§ Excerpt provided:
--------------------------------
From 2ba3432086cf4c1e87aa13866b1b79fe37c77eb8 Mon Sep 17 00:00:00 2001
From: David Corvoysier <david@huggingface.co>
Date: Tue, 22 Oct 2024 16:01:24 +0000
Subject: [PATCH] refactor(nxd): make load a class method

---
 examples/nxd/llama2/llama2_runner.py         | 14 --------------
 examples/nxd/llama2/neuron_modeling_llama.py |  1 +
 examples/nxd/modules/model_base.py           | 20 +++++++++-----------
 examples/nxd/modules/model_wrapper.py        | 17 ++---------------
 examples/nxd/runner.py                       | 15 +++++++++------
 5 files changed, 21 insertions(+), 46 deletions(-)

diff --git a/examples/nxd/llama2/llama2_runner.py b/examples/nxd/llama2/llama2_runner.py
index 3a30ba76b..538b9afae 100644
--- a/examples/nxd/llama2/llama2_runner.py
+++ b/examples/nxd/llama2/llama2_runner.py
@@ -1,4 +1,3 @@
-import torch
 from runner import InferenceRunner
 
 from llama2.neuron_modeling_llama import (
@@ -9,19 +8,6 @@
 
 class LlamaRunner(InferenceRunner):
 
-    def load_neuron_model(self, traced_model_path):
-        config = NeuronLlamaConfig.from_pretrained(traced_model_path)
--------------------------------
§ Collected material:
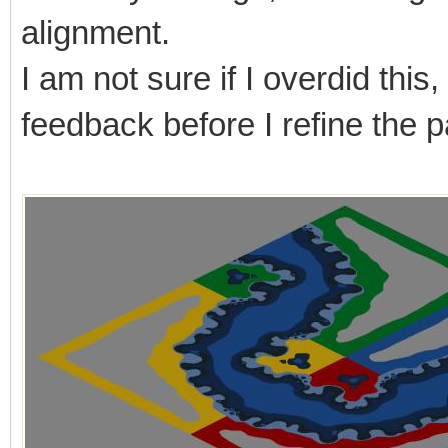
alignment.
I am not sure if I overdid this
feedback before I refine the pa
--------------------------------
§ Work item:
Answer these questions about the patch:
(a) Who is given as its author?
(b) How many files does it change, and with how many insertions and deletions?
(c) Which import line does it remove from llama2_runner.py?
The listing has no connection to the patch.

§ Result for this task:
(a) David Corvoysier
(b) 5 files, with 21 insertions and 46 deletions
(c) import torch